- Aim of the exercise
Copy out the stretch of the records from the line containing "Miguel Gamboa (3B)" through the line containing "Te Recomendamos", renaming "Equipo local" as "Equipo visitante" and leaving every other line unchanged.

_ _ _ _ _

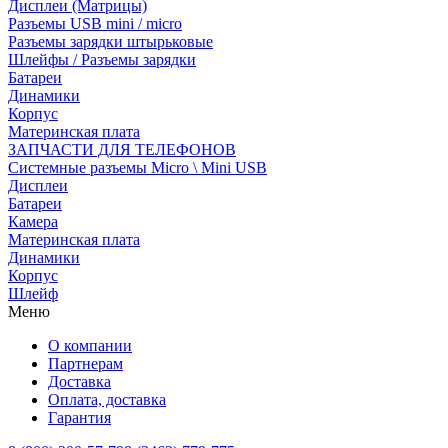
Дисплеи (Матрицы)
Разъемы USB mini / micro
Разъемы зарядки штырьковые
Шлейфы / Разъемы зарядки
Батареи
Динамики
Корпус
Материнская плата
ЗАПЧАСТИ ДЛЯ ТЕЛЕФОНОВ
Системные разъемы Micro \ Mini USB
Дисплеи
Батареи
Камера
Материнская плата
Динамики
Корпус
Шлейф
Меню
О компании
Партнерам
Доставка
Оплата, доставка
Гарантия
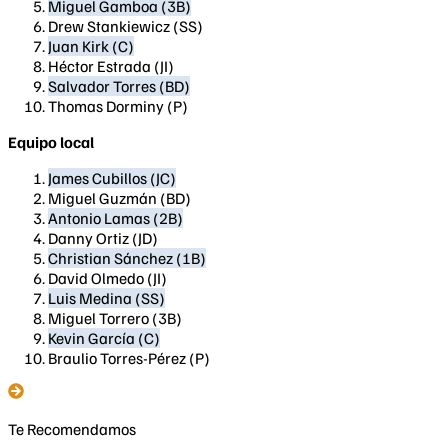
Miguel Gamboa (3B)
Drew Stankiewicz (SS)
Juan Kirk (C)
Héctor Estrada (JI)
Salvador Torres (BD)
Thomas Dorminy (P)
Equipo local
James Cubillos (JC)
Miguel Guzmán (BD)
Antonio Lamas (2B)
Danny Ortiz (JD)
Christian Sánchez (1B)
David Olmedo (JI)
Luis Medina (SS)
Miguel Torrero (3B)
Kevin García (C)
Braulio Torres-Pérez (P)
Te Recomendamos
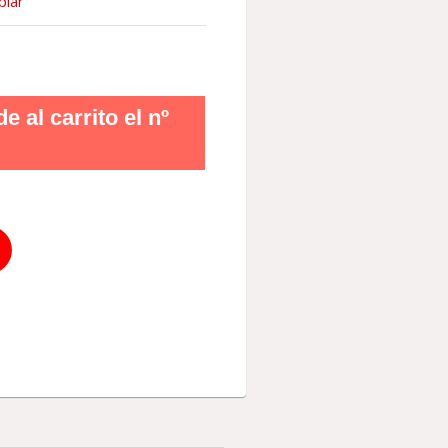
piar
 al carrito el nº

_ _ _ _ _

- Exercise solution
Miguel Gamboa (3B)
Drew Stankiewicz (SS)
Juan Kirk (C)
Héctor Estrada (JI)
Salvador Torres (BD)
Thomas Dorminy (P)
Equipo visitante
James Cubillos (JC)
Miguel Guzmán (BD)
Antonio Lamas (2B)
Danny Ortiz (JD)
Christian Sánchez (1B)
David Olmedo (JI)
Luis Medina (SS)
Miguel Torrero (3B)
Kevin García (C)
Braulio Torres-Pérez (P)
Te Recomendamos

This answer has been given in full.